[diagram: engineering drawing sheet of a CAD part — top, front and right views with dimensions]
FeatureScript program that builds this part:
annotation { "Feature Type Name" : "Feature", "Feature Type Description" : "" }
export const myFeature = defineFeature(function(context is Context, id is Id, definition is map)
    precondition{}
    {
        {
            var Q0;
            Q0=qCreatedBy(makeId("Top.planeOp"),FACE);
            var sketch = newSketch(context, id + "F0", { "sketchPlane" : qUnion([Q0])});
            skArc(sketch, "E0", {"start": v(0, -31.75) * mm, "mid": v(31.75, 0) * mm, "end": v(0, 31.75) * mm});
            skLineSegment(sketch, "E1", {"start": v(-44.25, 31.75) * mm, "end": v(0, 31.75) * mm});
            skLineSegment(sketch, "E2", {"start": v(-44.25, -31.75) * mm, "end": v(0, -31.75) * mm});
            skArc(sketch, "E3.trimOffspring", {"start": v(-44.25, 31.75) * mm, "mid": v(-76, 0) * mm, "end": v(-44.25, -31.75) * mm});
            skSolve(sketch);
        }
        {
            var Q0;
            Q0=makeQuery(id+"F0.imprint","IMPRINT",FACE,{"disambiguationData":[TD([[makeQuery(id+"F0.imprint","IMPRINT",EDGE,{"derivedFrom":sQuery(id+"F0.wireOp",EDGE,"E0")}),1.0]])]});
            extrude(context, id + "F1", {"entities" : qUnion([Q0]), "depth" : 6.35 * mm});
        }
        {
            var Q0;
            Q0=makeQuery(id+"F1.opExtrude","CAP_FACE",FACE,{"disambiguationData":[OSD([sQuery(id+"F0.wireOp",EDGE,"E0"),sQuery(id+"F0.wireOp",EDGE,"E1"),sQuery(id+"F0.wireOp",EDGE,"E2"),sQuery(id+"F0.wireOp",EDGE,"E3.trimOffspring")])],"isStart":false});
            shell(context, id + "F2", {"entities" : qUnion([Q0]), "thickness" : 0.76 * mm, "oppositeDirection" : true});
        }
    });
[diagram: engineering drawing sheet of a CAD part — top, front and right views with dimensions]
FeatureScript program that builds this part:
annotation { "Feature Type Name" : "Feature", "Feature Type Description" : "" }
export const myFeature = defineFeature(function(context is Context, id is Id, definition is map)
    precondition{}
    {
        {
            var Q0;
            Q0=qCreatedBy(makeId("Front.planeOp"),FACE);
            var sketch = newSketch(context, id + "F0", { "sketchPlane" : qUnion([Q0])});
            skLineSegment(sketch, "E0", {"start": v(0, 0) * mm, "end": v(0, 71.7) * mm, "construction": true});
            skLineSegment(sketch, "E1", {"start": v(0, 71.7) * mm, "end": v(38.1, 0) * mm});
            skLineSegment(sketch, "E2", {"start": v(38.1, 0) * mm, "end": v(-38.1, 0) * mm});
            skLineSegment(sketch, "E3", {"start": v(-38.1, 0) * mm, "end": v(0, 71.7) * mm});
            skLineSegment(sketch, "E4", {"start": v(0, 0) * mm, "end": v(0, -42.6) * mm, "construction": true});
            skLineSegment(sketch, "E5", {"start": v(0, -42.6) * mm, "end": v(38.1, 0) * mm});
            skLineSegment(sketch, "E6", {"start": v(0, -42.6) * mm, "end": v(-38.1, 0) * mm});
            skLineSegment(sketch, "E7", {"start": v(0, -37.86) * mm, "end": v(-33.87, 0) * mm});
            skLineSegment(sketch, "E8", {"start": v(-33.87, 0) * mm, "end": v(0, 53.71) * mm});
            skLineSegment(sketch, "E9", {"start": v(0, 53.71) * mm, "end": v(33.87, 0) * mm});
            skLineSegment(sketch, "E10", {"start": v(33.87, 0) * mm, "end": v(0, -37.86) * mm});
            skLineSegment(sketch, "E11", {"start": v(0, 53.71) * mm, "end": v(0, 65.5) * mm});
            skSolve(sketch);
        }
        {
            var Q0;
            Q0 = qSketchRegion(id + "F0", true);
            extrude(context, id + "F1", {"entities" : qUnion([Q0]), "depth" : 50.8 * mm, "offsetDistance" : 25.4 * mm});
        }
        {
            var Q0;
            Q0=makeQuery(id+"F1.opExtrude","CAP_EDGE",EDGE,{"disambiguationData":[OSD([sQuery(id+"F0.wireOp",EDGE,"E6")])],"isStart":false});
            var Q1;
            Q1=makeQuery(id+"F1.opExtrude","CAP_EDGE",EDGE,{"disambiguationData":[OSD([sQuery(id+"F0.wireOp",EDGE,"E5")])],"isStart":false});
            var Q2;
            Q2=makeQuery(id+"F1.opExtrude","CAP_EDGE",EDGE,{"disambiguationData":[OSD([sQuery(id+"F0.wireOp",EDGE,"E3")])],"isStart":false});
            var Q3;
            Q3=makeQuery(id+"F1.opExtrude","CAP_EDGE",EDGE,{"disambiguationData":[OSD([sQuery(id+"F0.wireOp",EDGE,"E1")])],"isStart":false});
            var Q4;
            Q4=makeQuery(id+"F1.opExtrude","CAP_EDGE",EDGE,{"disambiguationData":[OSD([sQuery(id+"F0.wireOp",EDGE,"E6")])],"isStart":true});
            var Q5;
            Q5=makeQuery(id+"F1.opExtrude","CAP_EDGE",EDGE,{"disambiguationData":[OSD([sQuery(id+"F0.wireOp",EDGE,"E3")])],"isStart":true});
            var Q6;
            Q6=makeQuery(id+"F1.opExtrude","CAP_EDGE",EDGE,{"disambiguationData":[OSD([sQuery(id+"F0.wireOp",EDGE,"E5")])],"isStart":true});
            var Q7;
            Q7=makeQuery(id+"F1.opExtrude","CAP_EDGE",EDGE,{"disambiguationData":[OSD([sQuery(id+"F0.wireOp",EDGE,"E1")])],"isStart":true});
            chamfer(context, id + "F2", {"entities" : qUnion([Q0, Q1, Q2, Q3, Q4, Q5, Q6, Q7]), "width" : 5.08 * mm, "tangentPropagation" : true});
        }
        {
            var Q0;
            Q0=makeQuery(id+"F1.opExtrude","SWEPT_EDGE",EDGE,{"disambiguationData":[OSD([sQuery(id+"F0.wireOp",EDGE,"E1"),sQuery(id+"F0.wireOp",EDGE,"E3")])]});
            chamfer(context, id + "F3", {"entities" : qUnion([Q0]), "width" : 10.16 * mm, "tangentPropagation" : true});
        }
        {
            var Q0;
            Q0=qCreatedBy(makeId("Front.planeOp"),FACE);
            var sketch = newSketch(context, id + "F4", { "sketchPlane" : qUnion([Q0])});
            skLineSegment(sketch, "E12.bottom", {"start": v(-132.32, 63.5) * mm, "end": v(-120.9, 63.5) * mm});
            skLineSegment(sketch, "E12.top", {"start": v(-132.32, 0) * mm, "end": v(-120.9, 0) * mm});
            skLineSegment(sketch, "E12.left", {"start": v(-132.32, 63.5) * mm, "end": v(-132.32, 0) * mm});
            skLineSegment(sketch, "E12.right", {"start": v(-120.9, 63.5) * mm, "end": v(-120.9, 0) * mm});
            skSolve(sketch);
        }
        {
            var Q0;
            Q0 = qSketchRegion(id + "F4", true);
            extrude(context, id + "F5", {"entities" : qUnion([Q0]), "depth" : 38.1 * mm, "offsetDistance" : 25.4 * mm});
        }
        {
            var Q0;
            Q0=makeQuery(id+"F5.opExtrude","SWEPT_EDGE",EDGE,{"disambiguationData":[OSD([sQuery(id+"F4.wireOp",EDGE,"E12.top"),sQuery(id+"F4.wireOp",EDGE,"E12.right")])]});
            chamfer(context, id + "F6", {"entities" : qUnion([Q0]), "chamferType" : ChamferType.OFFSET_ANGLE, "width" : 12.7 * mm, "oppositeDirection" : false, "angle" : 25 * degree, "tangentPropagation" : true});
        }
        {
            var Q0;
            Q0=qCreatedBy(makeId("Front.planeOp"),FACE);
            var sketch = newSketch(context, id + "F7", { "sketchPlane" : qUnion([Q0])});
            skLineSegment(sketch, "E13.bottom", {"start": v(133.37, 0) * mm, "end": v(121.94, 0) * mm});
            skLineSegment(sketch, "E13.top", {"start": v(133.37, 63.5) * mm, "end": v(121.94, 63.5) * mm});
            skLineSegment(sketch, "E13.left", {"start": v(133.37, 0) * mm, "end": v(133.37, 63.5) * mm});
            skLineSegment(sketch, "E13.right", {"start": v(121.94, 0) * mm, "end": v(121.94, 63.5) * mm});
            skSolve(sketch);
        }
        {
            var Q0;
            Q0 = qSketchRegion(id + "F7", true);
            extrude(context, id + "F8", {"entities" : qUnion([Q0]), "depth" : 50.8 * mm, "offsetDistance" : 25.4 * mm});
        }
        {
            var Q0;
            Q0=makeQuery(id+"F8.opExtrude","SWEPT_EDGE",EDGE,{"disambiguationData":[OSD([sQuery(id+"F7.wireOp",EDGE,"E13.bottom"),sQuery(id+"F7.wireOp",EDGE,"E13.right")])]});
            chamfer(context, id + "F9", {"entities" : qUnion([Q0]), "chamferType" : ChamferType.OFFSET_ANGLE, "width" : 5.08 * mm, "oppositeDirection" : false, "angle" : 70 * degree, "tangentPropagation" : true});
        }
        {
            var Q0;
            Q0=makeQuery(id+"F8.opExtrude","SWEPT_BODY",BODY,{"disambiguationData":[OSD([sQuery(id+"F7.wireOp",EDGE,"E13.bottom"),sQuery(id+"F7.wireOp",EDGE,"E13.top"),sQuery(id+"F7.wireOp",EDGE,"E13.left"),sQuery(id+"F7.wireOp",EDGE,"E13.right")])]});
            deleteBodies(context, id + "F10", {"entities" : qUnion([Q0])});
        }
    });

★ ★ ★ ★

* _EXERCISE DETAILS_: Gather every line of the listing above that contains the string "sketchPlane", and copy each one out. Match case exactly.

* _CORRECT OUTPUT_:
            var sketch = newSketch(context, id + "F0", { "sketchPlane" : qUnion([Q0])});
            var sketch = newSketch(context, id + "F0", { "sketchPlane" : qUnion([Q0])});
            var sketch = newSketch(context, id + "F4", { "sketchPlane" : qUnion([Q0])});
            var sketch = newSketch(context, id + "F7", { "sketchPlane" : qUnion([Q0])});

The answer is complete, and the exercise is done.